ASSIGNMENT
Starting at the top of the entries below, set down every line exactly, please, until you reach the line with "## 8. **Получение списка всех сущностей**", which is included too.

── MATERIAL PROVIDED ──

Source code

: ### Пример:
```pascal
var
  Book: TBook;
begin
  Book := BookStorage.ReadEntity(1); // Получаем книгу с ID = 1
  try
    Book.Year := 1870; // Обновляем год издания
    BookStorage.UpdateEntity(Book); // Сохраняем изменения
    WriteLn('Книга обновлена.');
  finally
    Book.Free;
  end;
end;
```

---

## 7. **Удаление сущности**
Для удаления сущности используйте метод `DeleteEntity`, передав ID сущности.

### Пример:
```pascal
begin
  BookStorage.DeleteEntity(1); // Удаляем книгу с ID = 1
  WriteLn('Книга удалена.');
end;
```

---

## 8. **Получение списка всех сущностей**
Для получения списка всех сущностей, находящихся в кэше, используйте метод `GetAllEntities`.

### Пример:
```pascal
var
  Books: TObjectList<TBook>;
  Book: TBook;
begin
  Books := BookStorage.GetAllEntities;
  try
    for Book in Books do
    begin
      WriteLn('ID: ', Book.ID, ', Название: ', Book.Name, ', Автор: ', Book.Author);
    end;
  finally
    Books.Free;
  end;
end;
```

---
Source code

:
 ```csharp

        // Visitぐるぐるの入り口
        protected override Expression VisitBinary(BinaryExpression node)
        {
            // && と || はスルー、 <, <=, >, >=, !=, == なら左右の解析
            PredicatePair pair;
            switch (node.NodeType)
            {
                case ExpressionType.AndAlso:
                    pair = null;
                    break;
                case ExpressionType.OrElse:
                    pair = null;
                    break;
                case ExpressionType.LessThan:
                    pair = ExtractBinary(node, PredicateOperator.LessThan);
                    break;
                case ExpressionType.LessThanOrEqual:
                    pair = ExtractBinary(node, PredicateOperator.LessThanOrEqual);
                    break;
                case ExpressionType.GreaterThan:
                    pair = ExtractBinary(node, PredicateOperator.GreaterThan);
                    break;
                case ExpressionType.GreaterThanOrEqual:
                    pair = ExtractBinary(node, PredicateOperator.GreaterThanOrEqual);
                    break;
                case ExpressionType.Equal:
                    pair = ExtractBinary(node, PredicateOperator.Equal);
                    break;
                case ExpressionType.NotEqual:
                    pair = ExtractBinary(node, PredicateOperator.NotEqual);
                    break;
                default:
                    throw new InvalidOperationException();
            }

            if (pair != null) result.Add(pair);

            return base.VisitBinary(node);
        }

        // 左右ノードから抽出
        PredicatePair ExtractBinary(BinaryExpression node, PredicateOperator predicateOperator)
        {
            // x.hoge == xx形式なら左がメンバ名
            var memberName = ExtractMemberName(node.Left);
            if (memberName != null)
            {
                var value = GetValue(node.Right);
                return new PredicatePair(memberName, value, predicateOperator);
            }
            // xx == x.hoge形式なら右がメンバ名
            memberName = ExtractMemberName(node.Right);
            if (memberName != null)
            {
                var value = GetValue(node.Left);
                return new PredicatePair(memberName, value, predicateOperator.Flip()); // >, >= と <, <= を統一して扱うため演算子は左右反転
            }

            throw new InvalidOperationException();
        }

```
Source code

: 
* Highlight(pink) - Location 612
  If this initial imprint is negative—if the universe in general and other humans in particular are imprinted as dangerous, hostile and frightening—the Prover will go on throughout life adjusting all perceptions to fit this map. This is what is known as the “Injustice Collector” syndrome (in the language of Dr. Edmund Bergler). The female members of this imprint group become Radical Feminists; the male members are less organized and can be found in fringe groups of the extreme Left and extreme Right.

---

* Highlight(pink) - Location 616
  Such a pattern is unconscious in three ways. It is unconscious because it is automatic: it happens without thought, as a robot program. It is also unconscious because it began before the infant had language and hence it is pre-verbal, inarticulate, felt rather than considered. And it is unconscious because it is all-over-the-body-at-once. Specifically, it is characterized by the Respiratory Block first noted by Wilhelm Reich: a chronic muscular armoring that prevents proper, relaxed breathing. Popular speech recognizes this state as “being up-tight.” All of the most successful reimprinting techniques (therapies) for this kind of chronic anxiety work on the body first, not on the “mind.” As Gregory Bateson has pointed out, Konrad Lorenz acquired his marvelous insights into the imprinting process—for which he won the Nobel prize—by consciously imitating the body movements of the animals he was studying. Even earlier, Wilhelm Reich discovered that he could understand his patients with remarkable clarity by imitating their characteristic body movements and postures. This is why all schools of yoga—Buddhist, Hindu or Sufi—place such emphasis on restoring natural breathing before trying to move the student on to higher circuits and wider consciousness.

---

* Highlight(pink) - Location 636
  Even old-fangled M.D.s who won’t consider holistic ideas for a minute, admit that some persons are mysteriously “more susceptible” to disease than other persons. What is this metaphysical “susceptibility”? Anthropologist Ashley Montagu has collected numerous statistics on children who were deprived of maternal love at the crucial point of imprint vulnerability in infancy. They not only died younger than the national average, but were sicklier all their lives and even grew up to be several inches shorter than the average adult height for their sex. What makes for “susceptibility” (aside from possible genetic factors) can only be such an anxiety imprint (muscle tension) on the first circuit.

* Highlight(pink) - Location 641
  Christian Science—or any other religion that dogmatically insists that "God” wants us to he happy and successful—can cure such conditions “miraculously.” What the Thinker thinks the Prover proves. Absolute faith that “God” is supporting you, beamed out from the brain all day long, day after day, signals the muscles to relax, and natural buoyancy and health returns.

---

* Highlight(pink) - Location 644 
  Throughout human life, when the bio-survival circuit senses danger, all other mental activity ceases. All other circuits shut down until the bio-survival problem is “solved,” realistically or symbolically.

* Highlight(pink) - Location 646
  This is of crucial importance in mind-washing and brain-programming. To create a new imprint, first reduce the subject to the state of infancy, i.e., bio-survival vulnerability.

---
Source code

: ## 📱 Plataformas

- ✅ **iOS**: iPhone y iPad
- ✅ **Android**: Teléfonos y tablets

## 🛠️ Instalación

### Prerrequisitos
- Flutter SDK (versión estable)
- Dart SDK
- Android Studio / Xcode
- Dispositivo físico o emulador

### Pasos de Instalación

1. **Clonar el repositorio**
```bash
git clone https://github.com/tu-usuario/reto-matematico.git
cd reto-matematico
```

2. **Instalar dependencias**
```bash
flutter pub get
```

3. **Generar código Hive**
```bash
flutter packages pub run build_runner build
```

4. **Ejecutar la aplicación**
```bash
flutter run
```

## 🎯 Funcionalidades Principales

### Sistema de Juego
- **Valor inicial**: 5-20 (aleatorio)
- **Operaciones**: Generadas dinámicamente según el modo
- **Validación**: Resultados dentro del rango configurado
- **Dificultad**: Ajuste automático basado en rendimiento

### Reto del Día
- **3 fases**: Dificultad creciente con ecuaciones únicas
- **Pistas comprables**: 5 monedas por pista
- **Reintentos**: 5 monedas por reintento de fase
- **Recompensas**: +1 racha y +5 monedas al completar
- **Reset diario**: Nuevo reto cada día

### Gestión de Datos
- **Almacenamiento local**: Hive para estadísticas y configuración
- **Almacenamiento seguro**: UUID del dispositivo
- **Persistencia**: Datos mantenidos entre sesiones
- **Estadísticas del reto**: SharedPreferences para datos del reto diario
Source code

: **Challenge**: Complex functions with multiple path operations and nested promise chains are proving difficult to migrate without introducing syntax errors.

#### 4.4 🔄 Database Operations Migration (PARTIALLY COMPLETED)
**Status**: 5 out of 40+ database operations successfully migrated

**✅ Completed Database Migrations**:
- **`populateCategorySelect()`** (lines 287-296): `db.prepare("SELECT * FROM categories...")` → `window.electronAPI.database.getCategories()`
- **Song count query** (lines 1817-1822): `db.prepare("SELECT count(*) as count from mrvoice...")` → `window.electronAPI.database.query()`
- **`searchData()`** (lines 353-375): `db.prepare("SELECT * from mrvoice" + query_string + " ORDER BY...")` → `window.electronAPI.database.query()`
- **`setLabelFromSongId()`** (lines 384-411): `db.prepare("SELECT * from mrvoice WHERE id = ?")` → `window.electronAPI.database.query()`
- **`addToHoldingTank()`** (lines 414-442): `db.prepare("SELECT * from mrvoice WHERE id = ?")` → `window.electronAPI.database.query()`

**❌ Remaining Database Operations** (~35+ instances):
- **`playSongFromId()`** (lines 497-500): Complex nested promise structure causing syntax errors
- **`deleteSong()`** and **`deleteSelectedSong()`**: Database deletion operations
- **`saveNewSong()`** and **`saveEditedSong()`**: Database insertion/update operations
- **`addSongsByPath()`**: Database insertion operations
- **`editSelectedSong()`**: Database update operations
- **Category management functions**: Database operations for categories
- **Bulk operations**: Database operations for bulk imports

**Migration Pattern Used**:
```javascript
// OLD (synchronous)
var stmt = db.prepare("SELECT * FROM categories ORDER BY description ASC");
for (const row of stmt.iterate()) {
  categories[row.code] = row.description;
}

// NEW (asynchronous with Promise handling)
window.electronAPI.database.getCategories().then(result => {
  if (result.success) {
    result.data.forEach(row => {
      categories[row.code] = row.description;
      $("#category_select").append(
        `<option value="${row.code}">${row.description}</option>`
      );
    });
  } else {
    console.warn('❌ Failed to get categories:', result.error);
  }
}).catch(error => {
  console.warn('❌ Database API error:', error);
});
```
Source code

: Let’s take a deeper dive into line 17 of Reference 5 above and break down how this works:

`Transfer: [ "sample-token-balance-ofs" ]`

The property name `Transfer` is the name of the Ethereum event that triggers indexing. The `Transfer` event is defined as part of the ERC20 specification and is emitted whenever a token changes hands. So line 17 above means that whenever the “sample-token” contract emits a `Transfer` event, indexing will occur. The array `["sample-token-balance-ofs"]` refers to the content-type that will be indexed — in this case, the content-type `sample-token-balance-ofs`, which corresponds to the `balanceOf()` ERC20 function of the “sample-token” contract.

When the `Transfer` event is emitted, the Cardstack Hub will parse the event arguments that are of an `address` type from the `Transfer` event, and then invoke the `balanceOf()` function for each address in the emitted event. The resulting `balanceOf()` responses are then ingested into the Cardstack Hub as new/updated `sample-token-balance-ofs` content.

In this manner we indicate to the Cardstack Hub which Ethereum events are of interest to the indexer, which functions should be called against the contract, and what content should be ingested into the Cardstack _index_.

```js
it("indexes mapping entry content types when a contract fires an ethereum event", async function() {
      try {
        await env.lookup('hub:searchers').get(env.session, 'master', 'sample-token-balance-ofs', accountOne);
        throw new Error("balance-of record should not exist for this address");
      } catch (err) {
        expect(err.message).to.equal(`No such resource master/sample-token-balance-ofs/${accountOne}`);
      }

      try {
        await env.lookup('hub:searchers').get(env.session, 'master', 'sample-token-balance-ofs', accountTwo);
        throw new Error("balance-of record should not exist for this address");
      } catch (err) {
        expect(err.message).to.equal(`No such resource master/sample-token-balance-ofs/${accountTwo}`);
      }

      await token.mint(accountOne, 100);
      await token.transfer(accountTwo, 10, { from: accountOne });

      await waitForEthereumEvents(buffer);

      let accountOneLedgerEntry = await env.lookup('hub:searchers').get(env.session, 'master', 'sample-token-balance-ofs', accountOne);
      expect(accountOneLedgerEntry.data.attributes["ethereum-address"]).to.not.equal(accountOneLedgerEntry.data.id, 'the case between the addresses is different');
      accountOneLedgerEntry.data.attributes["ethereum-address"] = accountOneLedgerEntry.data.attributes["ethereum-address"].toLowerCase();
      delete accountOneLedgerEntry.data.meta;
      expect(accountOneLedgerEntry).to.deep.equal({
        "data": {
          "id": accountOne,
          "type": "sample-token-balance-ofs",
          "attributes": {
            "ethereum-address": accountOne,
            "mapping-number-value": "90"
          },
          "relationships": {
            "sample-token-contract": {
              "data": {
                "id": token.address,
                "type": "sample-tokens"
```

───

OUTPUT OF THE TASK
Source code

: ### Пример:
```pascal
var
  Book: TBook;
begin
  Book := BookStorage.ReadEntity(1); // Получаем книгу с ID = 1
  try
    Book.Year := 1870; // Обновляем год издания
    BookStorage.UpdateEntity(Book); // Сохраняем изменения
    WriteLn('Книга обновлена.');
  finally
    Book.Free;
  end;
end;
```

---

## 7. **Удаление сущности**
Для удаления сущности используйте метод `DeleteEntity`, передав ID сущности.

### Пример:
```pascal
begin
  BookStorage.DeleteEntity(1); // Удаляем книгу с ID = 1
  WriteLn('Книга удалена.');
end;
```

---

## 8. **Получение списка всех сущностей**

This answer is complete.